In the records below, find each line that holds "considered" and return it.

# EXERCISE DATA
#####
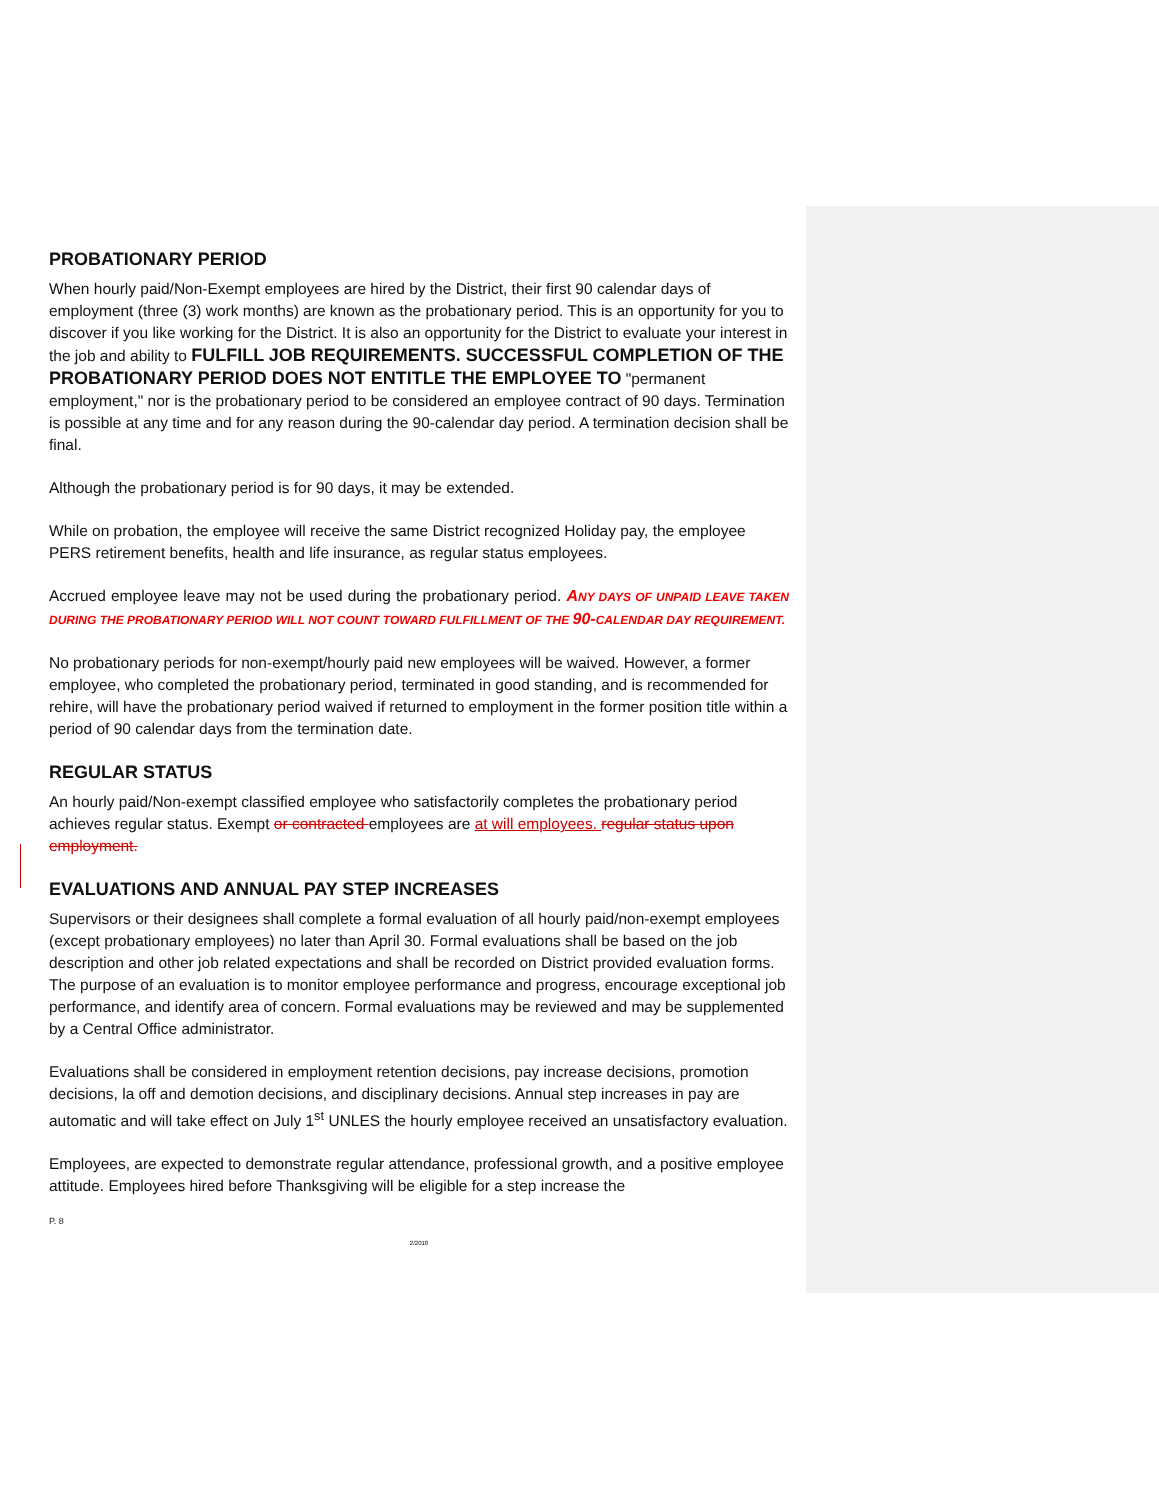PROBATIONARY PERIOD
When hourly paid/Non-Exempt employees are hired by the District, their first 90 calendar days of employment (three (3) work months) are known as the probationary period. This is an opportunity for you to discover if you like working for the District. It is also an opportunity for the District to evaluate your interest in the job and ability to FULFILL JOB REQUIREMENTS. SUCCESSFUL COMPLETION OF THE PROBATIONARY PERIOD DOES NOT ENTITLE THE EMPLOYEE TO "permanent employment," nor is the probationary period to be considered an employee contract of 90 days. Termination is possible at any time and for any reason during the 90-calendar day period. A termination decision shall be final.
Although the probationary period is for 90 days, it may be extended.
While on probation, the employee will receive the same District recognized Holiday pay, the employee PERS retirement benefits, health and life insurance, as regular status employees.
Accrued employee leave may not be used during the probationary period. ANY DAYS OF UNPAID LEAVE TAKEN DURING THE PROBATIONARY PERIOD WILL NOT COUNT TOWARD FULFILLMENT OF THE 90-CALENDAR DAY REQUIREMENT.
No probationary periods for non-exempt/hourly paid new employees will be waived. However, a former employee, who completed the probationary period, terminated in good standing, and is recommended for rehire, will have the probationary period waived if returned to employment in the former position title within a period of 90 calendar days from the termination date.
REGULAR STATUS
An hourly paid/Non-exempt classified employee who satisfactorily completes the probationary period achieves regular status. Exempt or contracted employees are at will employees. regular status upon employment.
EVALUATIONS AND ANNUAL PAY STEP INCREASES
Supervisors or their designees shall complete a formal evaluation of all hourly paid/non-exempt employees (except probationary employees) no later than April 30. Formal evaluations shall be based on the job description and other job related expectations and shall be recorded on District provided evaluation forms. The purpose of an evaluation is to monitor employee performance and progress, encourage exceptional job performance, and identify area of concern. Formal evaluations may be reviewed and may be supplemented by a Central Office administrator.
Evaluations shall be considered in employment retention decisions, pay increase decisions, promotion decisions, la off and demotion decisions, and disciplinary decisions. Annual step increases in pay are automatic and will take effect on July 1<sup>st</sup> UNLES the hourly employee received an unsatisfactory evaluation.
Employees, are expected to demonstrate regular attendance, professional growth, and a positive employee attitude. Employees hired before Thanksgiving will be eligible for a step increase the
P. 8
2/2018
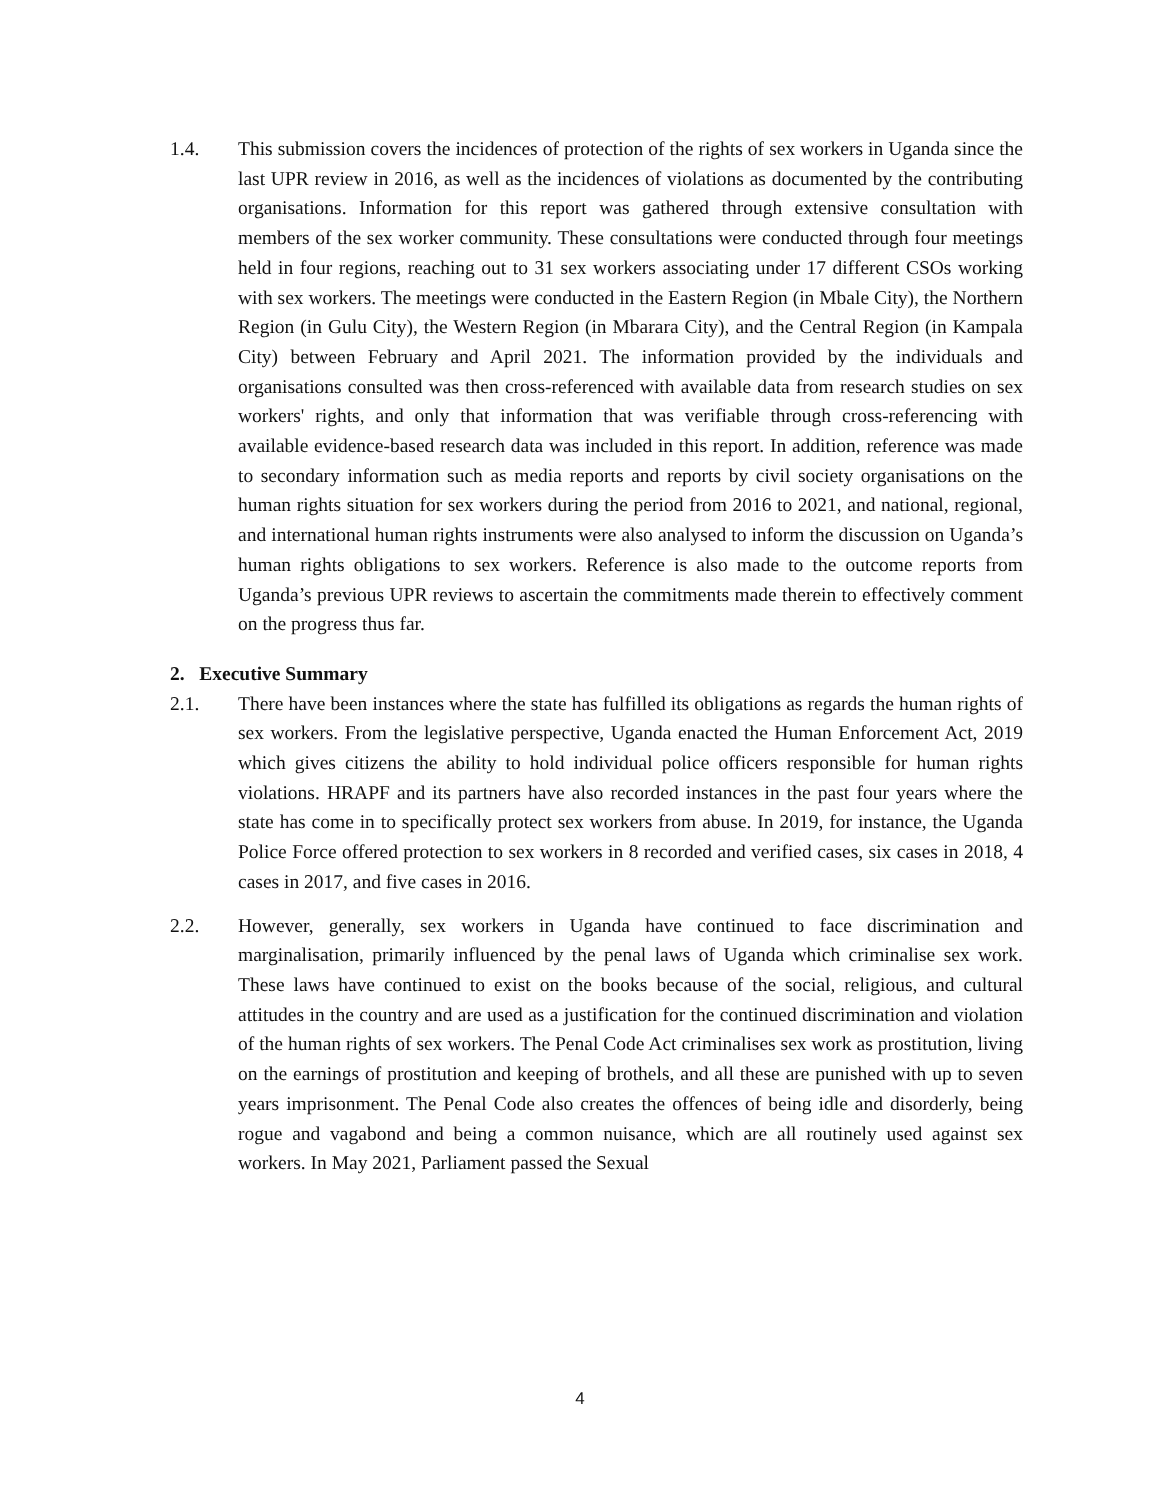1.4. This submission covers the incidences of protection of the rights of sex workers in Uganda since the last UPR review in 2016, as well as the incidences of violations as documented by the contributing organisations. Information for this report was gathered through extensive consultation with members of the sex worker community. These consultations were conducted through four meetings held in four regions, reaching out to 31 sex workers associating under 17 different CSOs working with sex workers. The meetings were conducted in the Eastern Region (in Mbale City), the Northern Region (in Gulu City), the Western Region (in Mbarara City), and the Central Region (in Kampala City) between February and April 2021. The information provided by the individuals and organisations consulted was then cross-referenced with available data from research studies on sex workers' rights, and only that information that was verifiable through cross-referencing with available evidence-based research data was included in this report. In addition, reference was made to secondary information such as media reports and reports by civil society organisations on the human rights situation for sex workers during the period from 2016 to 2021, and national, regional, and international human rights instruments were also analysed to inform the discussion on Uganda’s human rights obligations to sex workers. Reference is also made to the outcome reports from Uganda’s previous UPR reviews to ascertain the commitments made therein to effectively comment on the progress thus far.
2. Executive Summary
2.1. There have been instances where the state has fulfilled its obligations as regards the human rights of sex workers. From the legislative perspective, Uganda enacted the Human Enforcement Act, 2019 which gives citizens the ability to hold individual police officers responsible for human rights violations. HRAPF and its partners have also recorded instances in the past four years where the state has come in to specifically protect sex workers from abuse. In 2019, for instance, the Uganda Police Force offered protection to sex workers in 8 recorded and verified cases, six cases in 2018, 4 cases in 2017, and five cases in 2016.
2.2. However, generally, sex workers in Uganda have continued to face discrimination and marginalisation, primarily influenced by the penal laws of Uganda which criminalise sex work. These laws have continued to exist on the books because of the social, religious, and cultural attitudes in the country and are used as a justification for the continued discrimination and violation of the human rights of sex workers. The Penal Code Act criminalises sex work as prostitution, living on the earnings of prostitution and keeping of brothels, and all these are punished with up to seven years imprisonment. The Penal Code also creates the offences of being idle and disorderly, being rogue and vagabond and being a common nuisance, which are all routinely used against sex workers. In May 2021, Parliament passed the Sexual
4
#####
# EXERCISE RESULT
When hourly paid/Non-Exempt employees are hired by the District, their first 90 calendar days of employment (three (3) work months) are known as the probationary period. This is an opportunity for you to discover if you like working for the District. It is also an opportunity for the District to evaluate your interest in the job and ability to FULFILL JOB REQUIREMENTS. SUCCESSFUL COMPLETION OF THE PROBATIONARY PERIOD DOES NOT ENTITLE THE EMPLOYEE TO "permanent employment," nor is the probationary period to be considered an employee contract of 90 days. Termination is possible at any time and for any reason during the 90-calendar day period. A termination decision shall be final.
Evaluations shall be considered in employment retention decisions, pay increase decisions, promotion decisions, la off and demotion decisions, and disciplinary decisions. Annual step increases in pay are automatic and will take effect on July 1<sup>st</sup> UNLES the hourly employee received an unsatisfactory evaluation.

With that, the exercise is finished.